═══ DATASET CONTENT

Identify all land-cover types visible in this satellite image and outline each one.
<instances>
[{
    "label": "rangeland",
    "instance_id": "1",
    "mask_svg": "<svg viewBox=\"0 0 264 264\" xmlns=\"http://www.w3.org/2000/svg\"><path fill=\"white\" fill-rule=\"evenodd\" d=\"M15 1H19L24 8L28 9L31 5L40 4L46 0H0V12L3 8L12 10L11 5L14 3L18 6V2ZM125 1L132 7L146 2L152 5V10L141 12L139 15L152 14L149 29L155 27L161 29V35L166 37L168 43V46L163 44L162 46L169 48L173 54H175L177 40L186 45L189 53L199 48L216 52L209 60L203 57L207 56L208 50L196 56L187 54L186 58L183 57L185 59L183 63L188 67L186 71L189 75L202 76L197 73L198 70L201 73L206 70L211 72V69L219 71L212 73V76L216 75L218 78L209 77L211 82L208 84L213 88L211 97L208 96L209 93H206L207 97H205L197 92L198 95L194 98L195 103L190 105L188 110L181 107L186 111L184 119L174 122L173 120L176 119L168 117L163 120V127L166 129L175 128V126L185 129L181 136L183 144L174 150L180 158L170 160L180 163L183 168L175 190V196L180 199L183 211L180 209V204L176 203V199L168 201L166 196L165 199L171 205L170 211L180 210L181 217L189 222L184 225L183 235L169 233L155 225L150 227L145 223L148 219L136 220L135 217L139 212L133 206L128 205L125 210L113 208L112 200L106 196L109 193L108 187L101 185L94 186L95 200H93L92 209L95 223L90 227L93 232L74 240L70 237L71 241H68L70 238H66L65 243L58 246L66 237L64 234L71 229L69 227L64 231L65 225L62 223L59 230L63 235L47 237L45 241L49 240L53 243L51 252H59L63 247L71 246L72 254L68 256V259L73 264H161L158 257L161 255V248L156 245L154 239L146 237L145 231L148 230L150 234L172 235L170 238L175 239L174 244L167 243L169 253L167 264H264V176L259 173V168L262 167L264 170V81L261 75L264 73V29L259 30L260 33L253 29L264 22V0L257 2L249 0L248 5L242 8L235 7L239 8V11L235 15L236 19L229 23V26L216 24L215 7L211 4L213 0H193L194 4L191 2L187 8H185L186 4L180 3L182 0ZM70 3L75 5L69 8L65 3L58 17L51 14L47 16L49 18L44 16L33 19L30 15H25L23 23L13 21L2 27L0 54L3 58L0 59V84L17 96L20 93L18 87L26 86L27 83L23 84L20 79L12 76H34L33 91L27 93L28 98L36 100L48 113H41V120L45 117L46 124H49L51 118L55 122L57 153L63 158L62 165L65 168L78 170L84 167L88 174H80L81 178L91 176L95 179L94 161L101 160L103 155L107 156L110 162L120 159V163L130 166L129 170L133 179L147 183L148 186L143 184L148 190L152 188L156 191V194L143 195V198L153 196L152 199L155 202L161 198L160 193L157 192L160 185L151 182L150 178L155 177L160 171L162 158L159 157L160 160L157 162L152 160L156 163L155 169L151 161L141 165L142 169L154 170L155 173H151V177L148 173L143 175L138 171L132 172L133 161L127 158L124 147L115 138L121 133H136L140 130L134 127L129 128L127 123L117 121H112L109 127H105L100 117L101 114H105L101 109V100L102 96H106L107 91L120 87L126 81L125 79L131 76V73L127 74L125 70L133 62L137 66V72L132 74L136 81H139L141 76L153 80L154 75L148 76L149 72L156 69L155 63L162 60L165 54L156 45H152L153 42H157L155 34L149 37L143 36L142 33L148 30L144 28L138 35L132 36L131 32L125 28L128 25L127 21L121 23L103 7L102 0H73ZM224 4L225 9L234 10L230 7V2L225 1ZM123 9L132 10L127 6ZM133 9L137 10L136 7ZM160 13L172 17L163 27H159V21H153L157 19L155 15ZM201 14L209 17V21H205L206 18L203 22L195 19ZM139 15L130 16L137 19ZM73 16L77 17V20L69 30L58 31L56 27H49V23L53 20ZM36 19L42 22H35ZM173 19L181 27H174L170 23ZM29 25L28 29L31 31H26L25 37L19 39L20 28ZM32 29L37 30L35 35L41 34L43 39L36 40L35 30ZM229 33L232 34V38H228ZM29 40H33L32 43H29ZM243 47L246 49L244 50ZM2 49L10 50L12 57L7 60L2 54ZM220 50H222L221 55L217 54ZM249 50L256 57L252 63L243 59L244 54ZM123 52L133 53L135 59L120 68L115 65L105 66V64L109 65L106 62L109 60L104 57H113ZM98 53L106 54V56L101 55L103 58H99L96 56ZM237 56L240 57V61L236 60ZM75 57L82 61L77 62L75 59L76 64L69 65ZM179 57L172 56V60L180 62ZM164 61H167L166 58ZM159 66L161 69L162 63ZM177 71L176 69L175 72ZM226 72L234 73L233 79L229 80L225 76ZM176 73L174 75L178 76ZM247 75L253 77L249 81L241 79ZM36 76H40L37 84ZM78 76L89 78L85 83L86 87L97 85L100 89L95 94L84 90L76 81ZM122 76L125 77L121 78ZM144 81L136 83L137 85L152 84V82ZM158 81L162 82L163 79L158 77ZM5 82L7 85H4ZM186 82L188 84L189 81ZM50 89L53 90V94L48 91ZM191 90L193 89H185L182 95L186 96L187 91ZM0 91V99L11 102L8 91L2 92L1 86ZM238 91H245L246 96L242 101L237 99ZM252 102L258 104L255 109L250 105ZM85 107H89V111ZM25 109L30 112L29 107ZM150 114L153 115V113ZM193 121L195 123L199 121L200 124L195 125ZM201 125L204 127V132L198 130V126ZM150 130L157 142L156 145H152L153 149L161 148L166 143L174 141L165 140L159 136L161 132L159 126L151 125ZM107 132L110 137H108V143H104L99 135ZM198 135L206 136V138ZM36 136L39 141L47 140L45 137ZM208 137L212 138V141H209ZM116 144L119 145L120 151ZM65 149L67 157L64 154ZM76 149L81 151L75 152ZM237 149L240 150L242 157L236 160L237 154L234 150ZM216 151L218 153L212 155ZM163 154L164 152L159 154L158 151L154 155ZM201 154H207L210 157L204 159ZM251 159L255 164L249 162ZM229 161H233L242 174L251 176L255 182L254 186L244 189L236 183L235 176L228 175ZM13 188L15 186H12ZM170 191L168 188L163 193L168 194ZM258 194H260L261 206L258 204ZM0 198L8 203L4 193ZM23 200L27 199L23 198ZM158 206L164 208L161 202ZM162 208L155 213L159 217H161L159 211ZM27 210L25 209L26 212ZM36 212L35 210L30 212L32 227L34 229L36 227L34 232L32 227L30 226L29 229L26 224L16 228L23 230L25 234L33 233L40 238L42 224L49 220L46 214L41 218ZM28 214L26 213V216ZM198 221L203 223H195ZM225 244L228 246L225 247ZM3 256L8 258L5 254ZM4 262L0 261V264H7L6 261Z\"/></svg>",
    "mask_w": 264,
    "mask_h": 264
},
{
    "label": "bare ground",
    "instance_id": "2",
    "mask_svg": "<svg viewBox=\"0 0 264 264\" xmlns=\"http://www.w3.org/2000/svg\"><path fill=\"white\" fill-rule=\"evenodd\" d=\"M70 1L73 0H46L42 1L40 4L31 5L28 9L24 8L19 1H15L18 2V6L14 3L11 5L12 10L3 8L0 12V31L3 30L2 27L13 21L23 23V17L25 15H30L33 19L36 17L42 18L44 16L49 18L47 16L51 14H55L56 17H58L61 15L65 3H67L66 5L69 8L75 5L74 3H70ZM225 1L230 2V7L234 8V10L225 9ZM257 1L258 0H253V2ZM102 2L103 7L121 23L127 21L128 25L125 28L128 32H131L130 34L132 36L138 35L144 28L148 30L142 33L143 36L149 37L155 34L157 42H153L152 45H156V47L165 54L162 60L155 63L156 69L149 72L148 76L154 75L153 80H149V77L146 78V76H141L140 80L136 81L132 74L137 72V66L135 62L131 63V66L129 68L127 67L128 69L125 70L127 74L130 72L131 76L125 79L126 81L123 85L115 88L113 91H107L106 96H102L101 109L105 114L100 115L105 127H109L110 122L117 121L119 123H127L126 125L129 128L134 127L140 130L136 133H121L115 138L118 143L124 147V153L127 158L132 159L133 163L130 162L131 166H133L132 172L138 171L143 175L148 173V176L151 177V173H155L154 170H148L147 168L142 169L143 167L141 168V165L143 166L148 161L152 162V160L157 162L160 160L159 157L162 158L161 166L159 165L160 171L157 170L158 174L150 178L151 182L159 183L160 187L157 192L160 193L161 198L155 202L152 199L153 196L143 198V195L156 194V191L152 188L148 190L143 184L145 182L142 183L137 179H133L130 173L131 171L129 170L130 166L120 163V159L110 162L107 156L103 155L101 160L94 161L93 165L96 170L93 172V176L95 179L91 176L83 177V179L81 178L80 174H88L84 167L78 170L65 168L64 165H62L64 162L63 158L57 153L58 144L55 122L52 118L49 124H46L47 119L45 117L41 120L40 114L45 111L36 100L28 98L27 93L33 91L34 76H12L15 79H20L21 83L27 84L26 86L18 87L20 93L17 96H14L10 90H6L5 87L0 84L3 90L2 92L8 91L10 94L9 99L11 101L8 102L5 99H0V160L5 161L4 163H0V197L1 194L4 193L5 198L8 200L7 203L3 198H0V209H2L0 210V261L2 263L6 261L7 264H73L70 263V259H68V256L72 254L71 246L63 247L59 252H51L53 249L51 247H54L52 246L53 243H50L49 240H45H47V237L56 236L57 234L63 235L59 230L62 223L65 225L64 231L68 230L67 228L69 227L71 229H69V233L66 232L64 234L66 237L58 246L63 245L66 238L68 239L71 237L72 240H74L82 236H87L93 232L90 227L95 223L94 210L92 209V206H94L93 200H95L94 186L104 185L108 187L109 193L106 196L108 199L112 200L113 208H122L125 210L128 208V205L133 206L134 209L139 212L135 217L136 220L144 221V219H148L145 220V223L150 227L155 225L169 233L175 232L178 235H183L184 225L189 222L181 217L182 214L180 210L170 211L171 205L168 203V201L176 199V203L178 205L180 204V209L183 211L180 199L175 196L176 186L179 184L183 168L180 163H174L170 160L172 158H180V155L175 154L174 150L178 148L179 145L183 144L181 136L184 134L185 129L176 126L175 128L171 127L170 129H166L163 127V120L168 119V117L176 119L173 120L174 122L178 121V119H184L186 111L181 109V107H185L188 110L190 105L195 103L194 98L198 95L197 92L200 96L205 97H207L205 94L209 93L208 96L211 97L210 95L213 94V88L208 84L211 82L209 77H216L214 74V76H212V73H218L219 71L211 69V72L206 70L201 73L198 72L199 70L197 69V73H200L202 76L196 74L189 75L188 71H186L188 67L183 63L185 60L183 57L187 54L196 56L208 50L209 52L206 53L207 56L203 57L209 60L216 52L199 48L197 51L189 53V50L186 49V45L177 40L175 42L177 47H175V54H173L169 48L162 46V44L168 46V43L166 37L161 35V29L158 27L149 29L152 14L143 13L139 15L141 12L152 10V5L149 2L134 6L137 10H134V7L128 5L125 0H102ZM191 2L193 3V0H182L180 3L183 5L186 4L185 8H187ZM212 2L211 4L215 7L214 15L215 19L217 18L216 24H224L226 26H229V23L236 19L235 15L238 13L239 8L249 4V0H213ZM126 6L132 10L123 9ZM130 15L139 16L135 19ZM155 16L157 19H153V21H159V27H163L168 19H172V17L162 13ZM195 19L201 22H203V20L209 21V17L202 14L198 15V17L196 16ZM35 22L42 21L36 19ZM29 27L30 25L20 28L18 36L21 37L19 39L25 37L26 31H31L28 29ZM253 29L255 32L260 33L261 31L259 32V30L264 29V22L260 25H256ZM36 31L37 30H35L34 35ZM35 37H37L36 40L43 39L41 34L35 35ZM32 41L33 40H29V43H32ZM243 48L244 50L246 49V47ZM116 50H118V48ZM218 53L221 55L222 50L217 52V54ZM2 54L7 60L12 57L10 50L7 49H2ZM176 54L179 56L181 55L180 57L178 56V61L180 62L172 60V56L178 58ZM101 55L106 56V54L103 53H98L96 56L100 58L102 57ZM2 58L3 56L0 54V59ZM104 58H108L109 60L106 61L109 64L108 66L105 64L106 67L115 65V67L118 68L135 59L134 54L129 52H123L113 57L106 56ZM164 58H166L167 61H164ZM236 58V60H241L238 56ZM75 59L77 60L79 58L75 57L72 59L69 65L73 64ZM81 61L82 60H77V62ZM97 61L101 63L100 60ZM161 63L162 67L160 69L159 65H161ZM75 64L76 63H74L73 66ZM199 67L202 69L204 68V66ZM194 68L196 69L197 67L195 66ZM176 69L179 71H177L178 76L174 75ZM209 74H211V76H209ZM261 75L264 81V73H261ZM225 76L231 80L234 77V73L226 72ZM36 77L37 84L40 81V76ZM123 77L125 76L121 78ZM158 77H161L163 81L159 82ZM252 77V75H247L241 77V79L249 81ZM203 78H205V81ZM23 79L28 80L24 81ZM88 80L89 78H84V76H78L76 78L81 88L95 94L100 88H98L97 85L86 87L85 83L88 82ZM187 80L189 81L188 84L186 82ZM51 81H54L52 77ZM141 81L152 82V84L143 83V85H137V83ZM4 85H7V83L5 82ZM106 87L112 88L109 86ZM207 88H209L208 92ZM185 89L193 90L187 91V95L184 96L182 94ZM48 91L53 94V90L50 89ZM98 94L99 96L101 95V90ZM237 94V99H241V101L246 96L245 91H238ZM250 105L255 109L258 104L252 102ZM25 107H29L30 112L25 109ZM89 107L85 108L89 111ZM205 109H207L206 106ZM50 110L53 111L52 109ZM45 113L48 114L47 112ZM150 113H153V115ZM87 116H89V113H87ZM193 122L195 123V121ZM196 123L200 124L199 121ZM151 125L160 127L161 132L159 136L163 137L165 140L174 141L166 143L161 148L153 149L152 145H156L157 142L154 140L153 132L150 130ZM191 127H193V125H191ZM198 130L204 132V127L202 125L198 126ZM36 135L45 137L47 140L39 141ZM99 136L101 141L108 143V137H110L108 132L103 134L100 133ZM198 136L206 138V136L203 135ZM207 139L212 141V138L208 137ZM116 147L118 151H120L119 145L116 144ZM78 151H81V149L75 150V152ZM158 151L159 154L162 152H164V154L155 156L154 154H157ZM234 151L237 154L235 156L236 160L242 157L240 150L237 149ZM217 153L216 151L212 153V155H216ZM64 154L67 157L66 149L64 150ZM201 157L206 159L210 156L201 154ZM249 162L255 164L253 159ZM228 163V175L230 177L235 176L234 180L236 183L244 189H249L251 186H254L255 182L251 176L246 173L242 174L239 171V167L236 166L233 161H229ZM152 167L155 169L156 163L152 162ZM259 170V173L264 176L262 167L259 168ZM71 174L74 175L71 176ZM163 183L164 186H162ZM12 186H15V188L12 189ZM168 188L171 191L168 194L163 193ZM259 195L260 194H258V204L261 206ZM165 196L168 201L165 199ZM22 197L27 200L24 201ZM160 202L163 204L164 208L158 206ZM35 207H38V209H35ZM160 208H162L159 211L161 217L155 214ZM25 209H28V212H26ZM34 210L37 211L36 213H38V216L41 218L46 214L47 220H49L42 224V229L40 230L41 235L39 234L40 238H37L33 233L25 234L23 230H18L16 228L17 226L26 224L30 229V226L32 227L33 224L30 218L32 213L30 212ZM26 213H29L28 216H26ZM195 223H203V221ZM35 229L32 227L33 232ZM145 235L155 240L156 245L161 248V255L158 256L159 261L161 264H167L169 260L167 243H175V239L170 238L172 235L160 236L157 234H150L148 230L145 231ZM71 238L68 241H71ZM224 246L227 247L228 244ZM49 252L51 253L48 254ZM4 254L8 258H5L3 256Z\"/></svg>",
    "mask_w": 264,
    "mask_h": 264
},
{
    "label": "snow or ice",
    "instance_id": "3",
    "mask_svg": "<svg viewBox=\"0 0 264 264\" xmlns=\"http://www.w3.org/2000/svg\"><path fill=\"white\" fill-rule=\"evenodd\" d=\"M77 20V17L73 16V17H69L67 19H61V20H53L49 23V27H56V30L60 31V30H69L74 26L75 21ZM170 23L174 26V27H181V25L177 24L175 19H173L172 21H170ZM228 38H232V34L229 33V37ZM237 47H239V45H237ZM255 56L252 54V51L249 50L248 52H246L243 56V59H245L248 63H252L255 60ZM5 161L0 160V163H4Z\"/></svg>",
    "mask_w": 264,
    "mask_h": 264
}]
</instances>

══════

*REQUIRED TASK*
Count the lines in the material above that contain the string "label", treating uppercase and lowercase as different. Reply with only the number.

*REPLY TO THE TASK*
3